Le piqueur de meules dit sourdement:

—«Je dois te faire envie, alors. Tu la préférerais sans doute morte.»

Fontès inclina la tête.

L’ouvrier réfléchit.

—«Elle l’aime ... C’est parce qu’elle ne sait pas.»

Ne recevant aucune réponse, il ajouta au bout d’un moment:

—«C’est une raison pour me laisser faire.

—Non.

—Tu trouves juste que cette pauvre fille épouse un être infâme, sans connaître son infamie?

—Elle lui appartient, Marcel. Ils sont amants.

—Tu crois?... Tu crois cela?...»

La question partit, vibrante, spontanée. Contre la paroi de silex de la carrière, un léger écho trembla.

—«Oui, je le crois,» répondit Fontès. «Elle me l’a dit. Mais, c’est assez, Marcel. Je te devais la vérité. Tu la sais. N’ajoutons rien. Laisse-moi partir.

—Comme tu souffres, Clément!...

—Tais-toi.

—Agissons, Clément. Nous devons agir. Vengeons la morte et sauvons la vivante.

—La vivante est plus morte que l’autre.

—Je te désobéirai, Clément. Songes-y. J’ai maintenant, avec ma vengeance, mon dévouement pour toi. J’épargnais ton frère ... Mais puisqu’il est ton rival ...

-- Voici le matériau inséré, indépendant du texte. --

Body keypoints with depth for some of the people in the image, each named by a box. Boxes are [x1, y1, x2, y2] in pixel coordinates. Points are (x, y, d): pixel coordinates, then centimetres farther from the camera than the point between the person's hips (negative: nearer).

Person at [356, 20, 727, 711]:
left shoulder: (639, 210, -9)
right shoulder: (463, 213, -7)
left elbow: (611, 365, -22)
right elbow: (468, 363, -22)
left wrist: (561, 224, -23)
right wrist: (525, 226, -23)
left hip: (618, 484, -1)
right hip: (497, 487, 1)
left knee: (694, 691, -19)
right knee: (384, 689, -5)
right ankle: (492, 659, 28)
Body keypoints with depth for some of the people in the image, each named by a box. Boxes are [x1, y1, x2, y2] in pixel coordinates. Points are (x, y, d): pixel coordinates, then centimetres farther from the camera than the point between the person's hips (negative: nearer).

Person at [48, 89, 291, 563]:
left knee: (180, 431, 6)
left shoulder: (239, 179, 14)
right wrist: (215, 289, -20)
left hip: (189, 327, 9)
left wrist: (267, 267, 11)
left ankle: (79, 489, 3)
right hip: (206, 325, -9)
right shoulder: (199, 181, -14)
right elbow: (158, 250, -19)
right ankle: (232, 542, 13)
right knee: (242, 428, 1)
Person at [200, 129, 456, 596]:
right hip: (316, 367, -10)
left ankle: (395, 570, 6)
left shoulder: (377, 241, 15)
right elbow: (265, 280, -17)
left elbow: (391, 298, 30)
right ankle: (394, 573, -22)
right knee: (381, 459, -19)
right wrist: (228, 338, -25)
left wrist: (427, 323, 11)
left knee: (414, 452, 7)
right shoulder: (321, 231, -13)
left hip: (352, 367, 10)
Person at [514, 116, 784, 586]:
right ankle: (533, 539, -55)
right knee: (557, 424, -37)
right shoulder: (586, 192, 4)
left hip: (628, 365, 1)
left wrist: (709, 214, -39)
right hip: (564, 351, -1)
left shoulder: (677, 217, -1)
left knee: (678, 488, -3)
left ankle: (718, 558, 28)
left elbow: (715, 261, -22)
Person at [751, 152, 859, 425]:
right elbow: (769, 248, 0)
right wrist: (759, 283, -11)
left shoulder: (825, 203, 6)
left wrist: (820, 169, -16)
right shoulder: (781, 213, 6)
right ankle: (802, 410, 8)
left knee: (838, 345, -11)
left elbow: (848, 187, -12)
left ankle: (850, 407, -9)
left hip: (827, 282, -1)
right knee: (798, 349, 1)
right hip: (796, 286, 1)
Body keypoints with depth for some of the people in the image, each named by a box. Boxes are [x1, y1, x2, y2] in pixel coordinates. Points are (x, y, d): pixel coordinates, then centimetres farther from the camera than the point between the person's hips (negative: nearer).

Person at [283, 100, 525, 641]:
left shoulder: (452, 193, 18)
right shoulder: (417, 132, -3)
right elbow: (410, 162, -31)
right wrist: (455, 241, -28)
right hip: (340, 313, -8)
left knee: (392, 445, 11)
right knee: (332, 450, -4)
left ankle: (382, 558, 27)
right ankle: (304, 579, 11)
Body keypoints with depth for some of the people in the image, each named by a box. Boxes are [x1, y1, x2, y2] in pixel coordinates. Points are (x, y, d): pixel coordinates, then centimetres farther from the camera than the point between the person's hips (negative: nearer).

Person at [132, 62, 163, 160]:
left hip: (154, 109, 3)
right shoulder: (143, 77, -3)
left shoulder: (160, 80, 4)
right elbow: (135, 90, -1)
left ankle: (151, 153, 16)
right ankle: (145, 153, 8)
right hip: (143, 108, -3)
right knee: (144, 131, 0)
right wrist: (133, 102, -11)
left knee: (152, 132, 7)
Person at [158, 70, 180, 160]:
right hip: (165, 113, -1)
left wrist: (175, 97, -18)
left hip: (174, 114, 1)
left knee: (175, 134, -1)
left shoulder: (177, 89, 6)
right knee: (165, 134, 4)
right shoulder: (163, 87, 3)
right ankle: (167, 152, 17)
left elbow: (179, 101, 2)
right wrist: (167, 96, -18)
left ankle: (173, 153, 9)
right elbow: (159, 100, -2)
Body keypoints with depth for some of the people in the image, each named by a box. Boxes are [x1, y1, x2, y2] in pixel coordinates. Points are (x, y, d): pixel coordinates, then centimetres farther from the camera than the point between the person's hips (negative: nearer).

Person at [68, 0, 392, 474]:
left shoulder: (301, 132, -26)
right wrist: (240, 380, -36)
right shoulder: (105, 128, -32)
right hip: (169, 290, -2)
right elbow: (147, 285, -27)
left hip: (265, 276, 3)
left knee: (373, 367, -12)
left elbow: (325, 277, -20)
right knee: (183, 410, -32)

—C’est parce qu’il est mon rival que je ne puis être son juge. Mais tu ne comprendrais pas ... A quoi bon te dire?... Ce qui se passe en moi, nul ne le sait, nul ne le saura, pas même toi. Seulement, écoute bien, Marcel. Si tu le touches après ce que je t’ai appris, je m’accuserai ... j’en serais cause ... Donc, je m’exécuterai,—aussi impitoyablement que j’exécuterais le criminel si je n’avais pas les mains liées. Je me brûlerai la cervelle, entends-tu? Vois donc le lâche que tu ferais de moi!... Oui ... Une délation, ou une violence ... de ta part ... parce que je suis venu ici ... parce que je t’aurai parlé ... Mais je ne vivrai pas une heure ensuite ... Aussi sûrement que j’aime Xavière ... Et il n’est que trop sûr, cet amour-là!»

Marcel Barbery baissait la tête. Fontès lui dit un adieu précipité, et partit.

Lorsqu’ils se furent perdus de vue,—avec l’idée que c’était pour toujours,—chacun séparément s’avisa de ceci: que ni l’un ni l’autre n’avait prononcé le nom de Jacques.